Sie sollten sich trotzdem so schnell wie möglich darüber informieren, ob Ihre Immobilie gefährdet ist. Ein Weg ist der „Kompass Naturgefahren“ des GDV. Wenn Sie wissen wollen, ob ein Hochwasser droht, erfahren Sie dies im Bundesländer übergreifenden „Hochwasserportal“.

Für Sturm- und Hagelschäden kommt in der Regel die Hausrat- oder die Gebäudeversicherung auf. Dazu gehören zum Beispiel abgedeckte Dächer, zerstörte Schornsteine und Beschädigungen am Gebäude durch umgefallene Bäume. Auch Folgeschäden, wie vom Regen durchfeuchtete Fußböden oder Möbel, nachdem Sturm oder Hagel ein Fenster zerstört haben, sind im Normalfall abgedeckt.

Dafür muss aber der Sturm maßgeblich für den Schaden verantwortlich sein, und es muss mindestens Windstärke Acht geherrscht haben, also Winde mit rund 63 Stundenkilometern.

Eine Elementarschadenversicherung hat einige Besonderheiten. Sie können diese zum Beispiel nur als Zusatz zur Hausrat- oder Wohngebäudeversicherung abschließen und sich außerdem nicht gegen einzelne Naturgefahren versichern. Eine Selbstbeteiligung ist bei den meisten Versicherern die Regel.
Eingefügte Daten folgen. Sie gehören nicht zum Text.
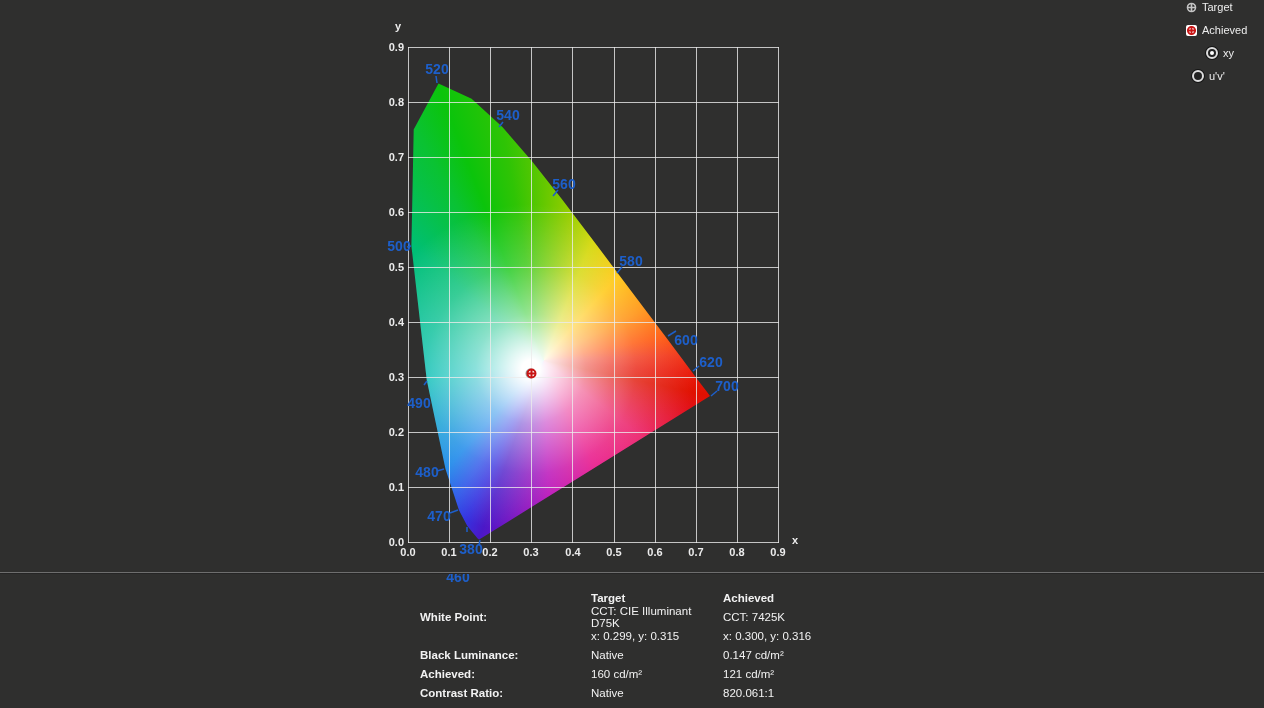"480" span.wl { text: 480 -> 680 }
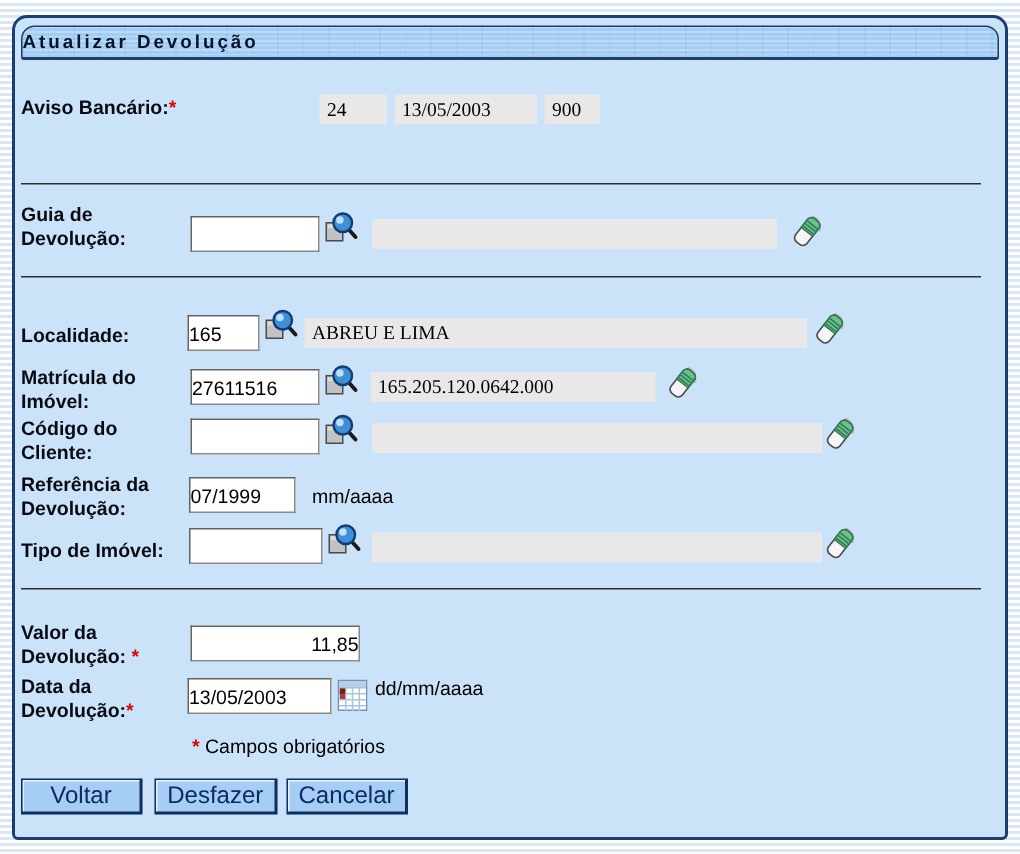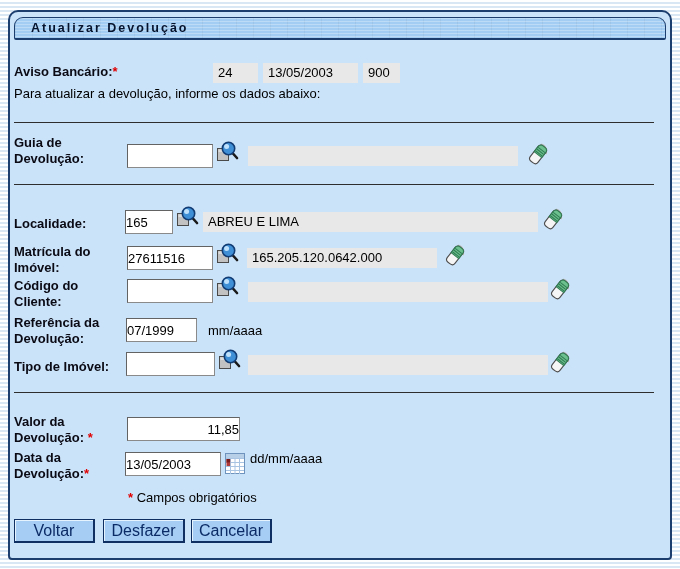"Atualizar Devolução" .titlebar { padding-left: 16px -> none }
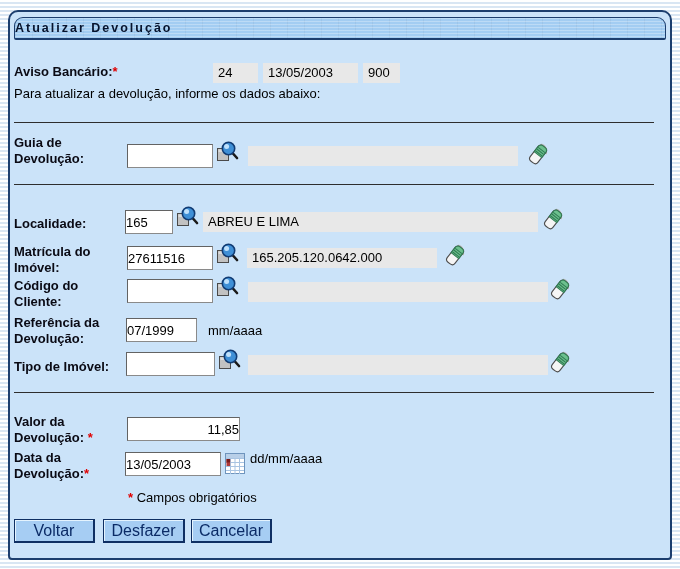"24" .ro { font-family: none -> Liberation Serif, serif }
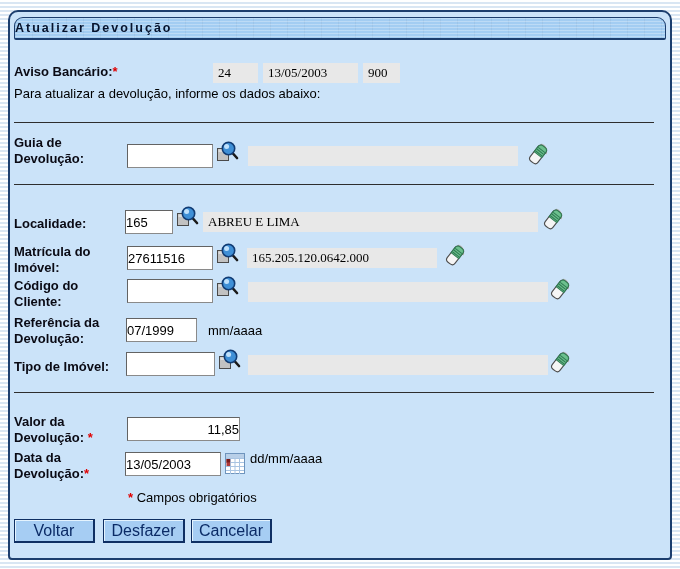"Para atualizar a devolução, informe" div.txt { html: <div>Para atualizar a devolução, informe os dados abaixo:</div> -> none }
Die Experten von Finanztip.de raten vor allem, den „gleitenden Neuwert“ als Versicherungswert im Vertrag festzulegen. Denn: Im Gegensatz zum normalen Neuwert bleibe dieser Wert nicht hinter der Entwicklung der Baukosten zurück, die sich in den vergangenen Jahren stetig erhöht hätten.